→ **Task item**: Your answer should be only the lines below from the one with "table_cell [375, 1044, 591, 1102]" to the one with "table_cell [882, 119, 1323, 177]", repeated exactly, ends included.

(Information supplied)

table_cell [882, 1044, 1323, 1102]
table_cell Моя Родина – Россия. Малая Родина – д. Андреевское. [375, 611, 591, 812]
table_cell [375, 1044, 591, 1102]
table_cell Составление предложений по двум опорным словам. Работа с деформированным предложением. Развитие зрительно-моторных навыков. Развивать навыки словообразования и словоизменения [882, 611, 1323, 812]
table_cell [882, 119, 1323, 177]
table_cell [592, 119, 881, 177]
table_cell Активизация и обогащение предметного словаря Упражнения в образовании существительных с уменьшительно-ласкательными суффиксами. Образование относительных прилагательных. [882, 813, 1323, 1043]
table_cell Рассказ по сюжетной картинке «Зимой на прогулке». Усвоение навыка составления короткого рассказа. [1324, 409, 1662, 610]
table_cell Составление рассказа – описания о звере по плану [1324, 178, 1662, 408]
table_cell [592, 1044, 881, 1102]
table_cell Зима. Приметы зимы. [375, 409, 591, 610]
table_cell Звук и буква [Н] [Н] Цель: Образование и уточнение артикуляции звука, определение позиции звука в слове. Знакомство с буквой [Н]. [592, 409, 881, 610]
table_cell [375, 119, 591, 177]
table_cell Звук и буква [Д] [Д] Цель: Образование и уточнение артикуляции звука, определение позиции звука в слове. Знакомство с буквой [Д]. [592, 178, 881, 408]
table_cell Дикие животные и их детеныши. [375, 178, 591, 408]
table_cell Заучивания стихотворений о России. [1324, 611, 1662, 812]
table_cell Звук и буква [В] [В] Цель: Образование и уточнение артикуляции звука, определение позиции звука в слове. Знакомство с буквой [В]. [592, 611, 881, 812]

(End Information supplied)

→ **Response box**:
table_cell [375, 1044, 591, 1102]
table_cell Составление предложений по двум опорным словам. Работа с деформированным предложением. Развитие зрительно-моторных навыков. Развивать навыки словообразования и словоизменения [882, 611, 1323, 812]
table_cell [882, 119, 1323, 177]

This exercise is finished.